Day 65: Profiling CUDA performance

Today’s new thing was spending a bit of time profiling the behavior of the CUDA cores when it comes to manipulating vectors.

Getting started with CUDA

As with any new platform being used on a machine you don’t use very often, most of the day was spent updating the machine, reading up about CUDA, getting the libraries installed. And because I can, finding a managed wrapper so I can use CUDA from C# and F#. Luckily such a library exists, in the form of the well-maintained managedCuda project (get it from GitHub).

The results were nothing short of staggering. For the first test, once I managed to work out how to write a CUDA kernel, we just did some simple vector addition.

CUDA: Run #1

For vectors with 50,000 random elements, CUDA was five times faster than plain old C#. It gets more interesting though. Try it with 500,000 elements, and the CUDA code performs twenty times faster than C#.

CUDA: Run #2

You can guess where this is going: how about 5,000,000?
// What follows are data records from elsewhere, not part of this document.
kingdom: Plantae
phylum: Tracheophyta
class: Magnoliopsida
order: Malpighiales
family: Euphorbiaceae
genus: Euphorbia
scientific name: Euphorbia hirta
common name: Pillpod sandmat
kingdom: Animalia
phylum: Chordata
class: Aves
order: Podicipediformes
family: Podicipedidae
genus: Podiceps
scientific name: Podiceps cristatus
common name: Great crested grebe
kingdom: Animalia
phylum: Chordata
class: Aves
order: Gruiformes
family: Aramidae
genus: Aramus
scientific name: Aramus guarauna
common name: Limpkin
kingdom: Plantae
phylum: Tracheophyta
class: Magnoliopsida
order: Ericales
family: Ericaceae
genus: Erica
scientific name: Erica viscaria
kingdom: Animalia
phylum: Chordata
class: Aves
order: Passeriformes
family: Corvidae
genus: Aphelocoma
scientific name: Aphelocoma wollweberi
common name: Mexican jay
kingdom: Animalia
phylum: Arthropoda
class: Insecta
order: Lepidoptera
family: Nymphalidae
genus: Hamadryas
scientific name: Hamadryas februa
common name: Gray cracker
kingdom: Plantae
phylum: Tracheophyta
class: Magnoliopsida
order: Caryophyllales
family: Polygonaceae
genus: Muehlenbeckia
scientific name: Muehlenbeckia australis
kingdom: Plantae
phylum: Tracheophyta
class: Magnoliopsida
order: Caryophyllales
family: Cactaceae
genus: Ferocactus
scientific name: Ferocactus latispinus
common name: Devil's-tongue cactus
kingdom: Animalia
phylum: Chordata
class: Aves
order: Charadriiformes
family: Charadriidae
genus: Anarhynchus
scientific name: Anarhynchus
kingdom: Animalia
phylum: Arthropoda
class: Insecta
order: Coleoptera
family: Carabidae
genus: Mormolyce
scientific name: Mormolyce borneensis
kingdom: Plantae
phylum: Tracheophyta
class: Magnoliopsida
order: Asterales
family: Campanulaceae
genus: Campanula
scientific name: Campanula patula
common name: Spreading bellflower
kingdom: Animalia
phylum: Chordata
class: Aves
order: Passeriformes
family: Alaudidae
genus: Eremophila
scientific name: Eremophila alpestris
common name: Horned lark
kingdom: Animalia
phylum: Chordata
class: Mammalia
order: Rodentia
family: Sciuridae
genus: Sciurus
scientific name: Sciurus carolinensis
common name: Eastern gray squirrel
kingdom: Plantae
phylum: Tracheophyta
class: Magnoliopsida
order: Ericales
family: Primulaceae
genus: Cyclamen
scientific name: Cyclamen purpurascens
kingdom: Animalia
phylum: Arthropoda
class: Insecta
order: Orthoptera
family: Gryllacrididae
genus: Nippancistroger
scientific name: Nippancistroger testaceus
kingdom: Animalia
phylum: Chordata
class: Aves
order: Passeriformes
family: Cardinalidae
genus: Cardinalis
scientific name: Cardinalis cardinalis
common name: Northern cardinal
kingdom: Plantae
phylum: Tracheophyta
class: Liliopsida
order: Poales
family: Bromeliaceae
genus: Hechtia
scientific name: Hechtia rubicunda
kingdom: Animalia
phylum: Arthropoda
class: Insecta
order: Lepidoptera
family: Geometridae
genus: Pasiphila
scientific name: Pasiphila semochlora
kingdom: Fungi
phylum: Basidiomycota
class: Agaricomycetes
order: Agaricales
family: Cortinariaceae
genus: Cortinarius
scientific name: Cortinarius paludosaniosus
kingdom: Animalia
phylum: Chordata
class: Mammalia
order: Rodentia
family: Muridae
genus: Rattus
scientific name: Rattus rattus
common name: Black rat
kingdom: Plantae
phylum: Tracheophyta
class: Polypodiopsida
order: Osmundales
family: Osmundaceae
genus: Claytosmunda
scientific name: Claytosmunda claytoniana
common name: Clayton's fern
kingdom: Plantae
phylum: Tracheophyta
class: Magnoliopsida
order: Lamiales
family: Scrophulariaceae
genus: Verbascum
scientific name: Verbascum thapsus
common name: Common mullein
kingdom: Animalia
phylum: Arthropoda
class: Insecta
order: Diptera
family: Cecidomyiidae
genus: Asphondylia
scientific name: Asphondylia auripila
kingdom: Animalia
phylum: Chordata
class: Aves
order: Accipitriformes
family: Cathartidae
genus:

The data in the table below is for 10,000 iterations of adding two random float vectors of length N, averaged over 20 runs. You can spot the pattern right? While the time taken for  addition in C# increases linearly with the number of elements, the CUDA calculations don’t.

Vector length N C# (ms) CUDA (ms)
50,000 2585 559
500,000 21584 1298
5,000,000 214321 8738

What’s next

Now, to get even larger vectors tested on my machine with the test code I wrote i not really possible, since I only have 32GB of system RAM available, and if I start paging (even with the silly M2 drive) performance will be much more bound to IO than the GPU/CPU comparison.

I realize none of the above is particularly complex, but, it is interesting and very new. And it is tempting me to take a project I was working on a few years ago, and swapping out the core logic (it had lots of cosine similarity calculations) and seeing how it would perform with CUDA. It is fun though, and I’m pleasantly surprised at how well documented all of this space is. It took a lot less time than I would have expected.

Hey, were are the missing days?

I’ve been busy at work, travelling and doing the new things. Not to forget avoiding getting mauled by my mini-lions. This means I haven’t been able to find the time to write the posts in time for a week or so. I’ll post this one today, and back-fill as quickly as I can during the week.